The regulated setting just makes the requirement loud. It's true everywhere. Undocumented AI behavior becomes a liability the moment more than one person, or more than one agent, depends on it being consistent.
How to start without boiling the ocean
Start with the thing you re-explain most. For me it was voice - I was pasting the same writing rules into every session, so those rules became the first page. Write down the context you're tired of repeating, point an agent at it, and watch what it gets wrong. The gaps tell you the next page to write.
Keep pages small and single-purpose. One claim, one source, one status. Big documents rot because nobody updates them and the agent wades through noise to find the part that matters.
Hand the upkeep to an agent and keep approval for yourself. Documentation rots when the maintainer is "me, when I remember." Mine runs a weekly check that flags contradictions, stale pages, broken links, and claims with no source behind them - then proposes fixes I approve.
And feed it the frontier. The field reinvents itself every few weeks. Ingesting knowledge to this system is how reading turns into an asset.
The honest takeaway
The shift is small but large in effect: stop treating context as something you supply per conversation, and start treating it as an asset you build once, maintain on a schedule, and reason over forever.
Karpathy named the discipline. The knowledge base is how you actually practice it - the durable store that pages the right context into the model's working memory, run after run, instead of you doing it by hand and forgetting half of it.

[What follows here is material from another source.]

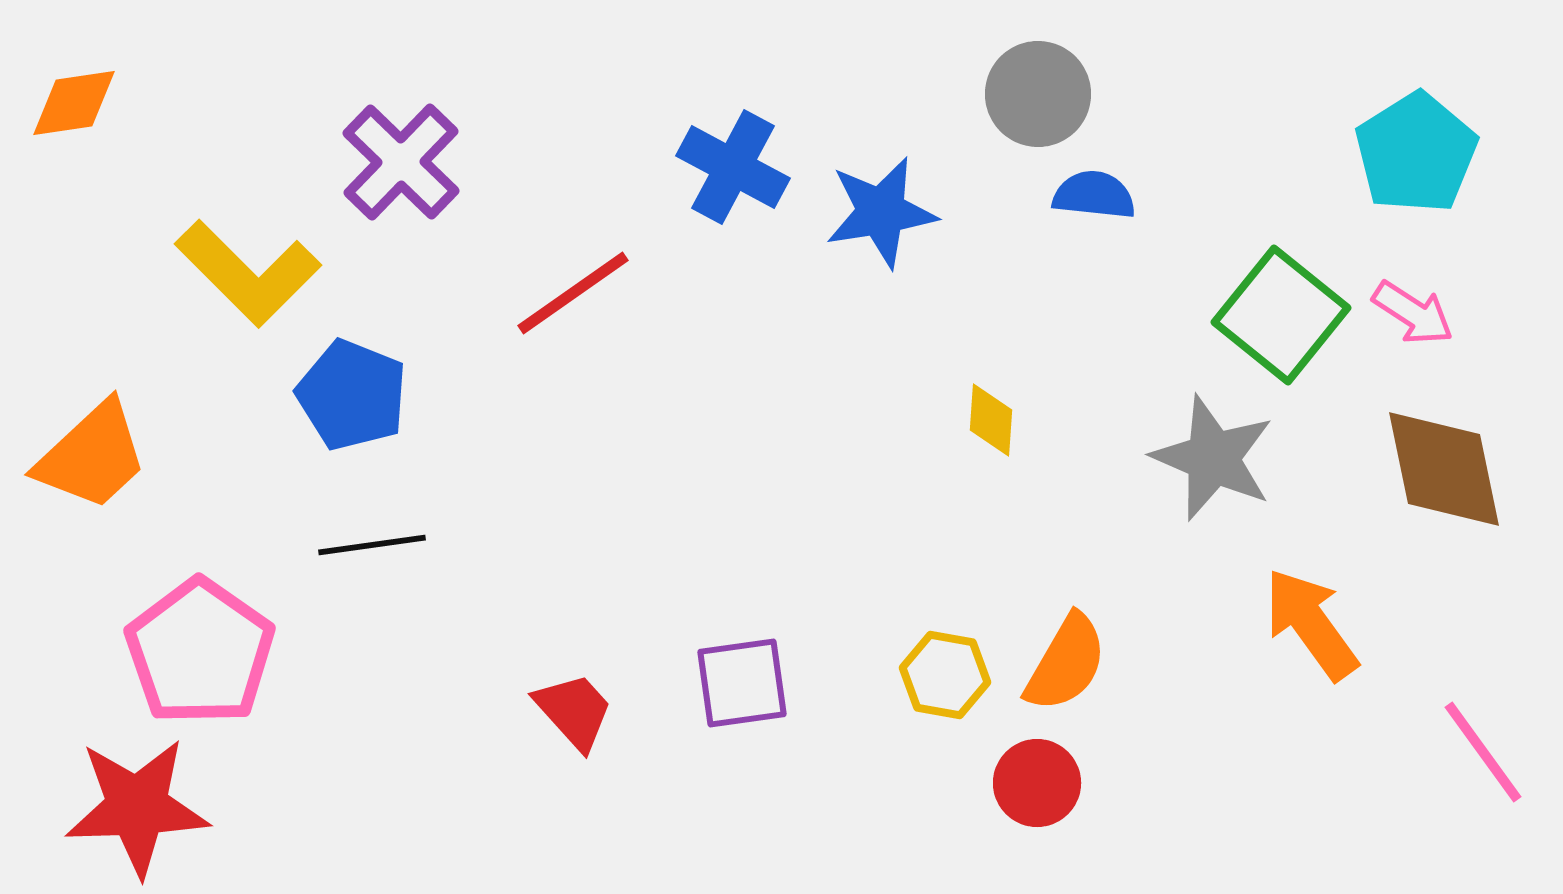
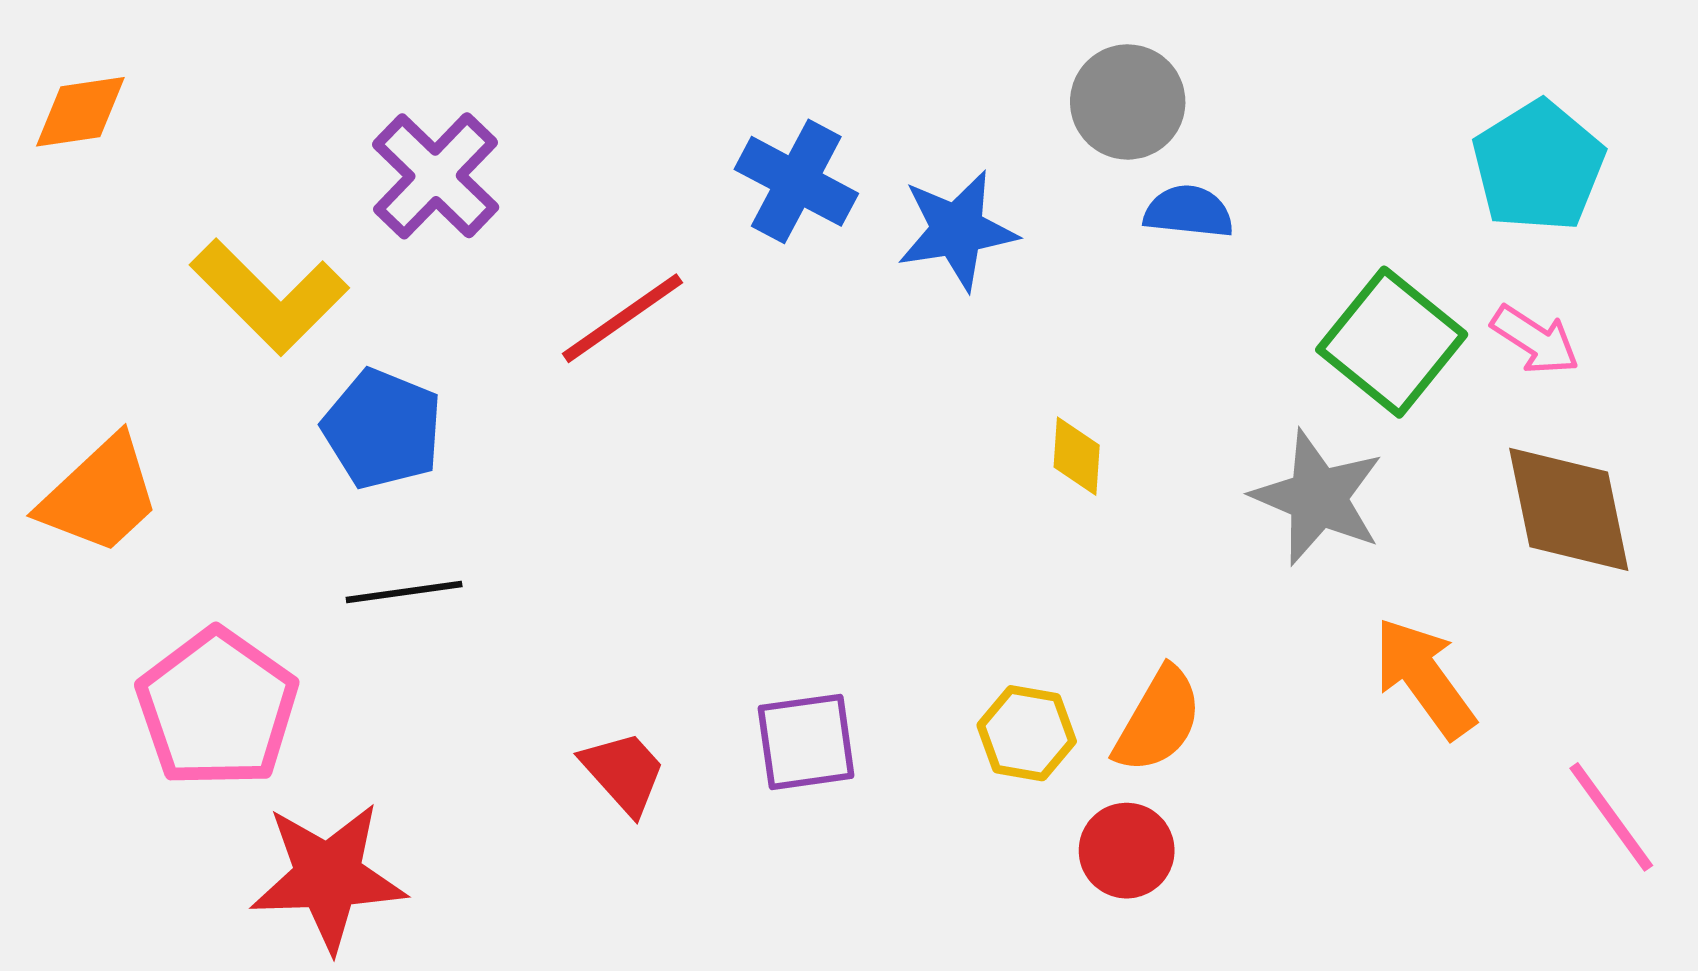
red star: (137, 807) -> (328, 877), moved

The models will keep getting better on their own; that's Anthropic's job and OpenAI's job, not yours. Your edge is the context only you have assembled, interpreted, and kept honest. That edge compounds.
The people who win the next phase won't be the ones with the best prompts or even the best models - everyone gets the same frontier models within weeks of each other. They'll be the ones who built the disk: a structured, sourced, self-auditing base of everything they've learned, wired so their agents reason over it before they act.
I'm adding to mine constantly. Every time I catch myself re-explaining something, that's a page I should have written. Start yours today. Find the thing you keep repeating, write it down, point an agent at it, and don't stop.
What context are you still hand-feeding your agents every single session?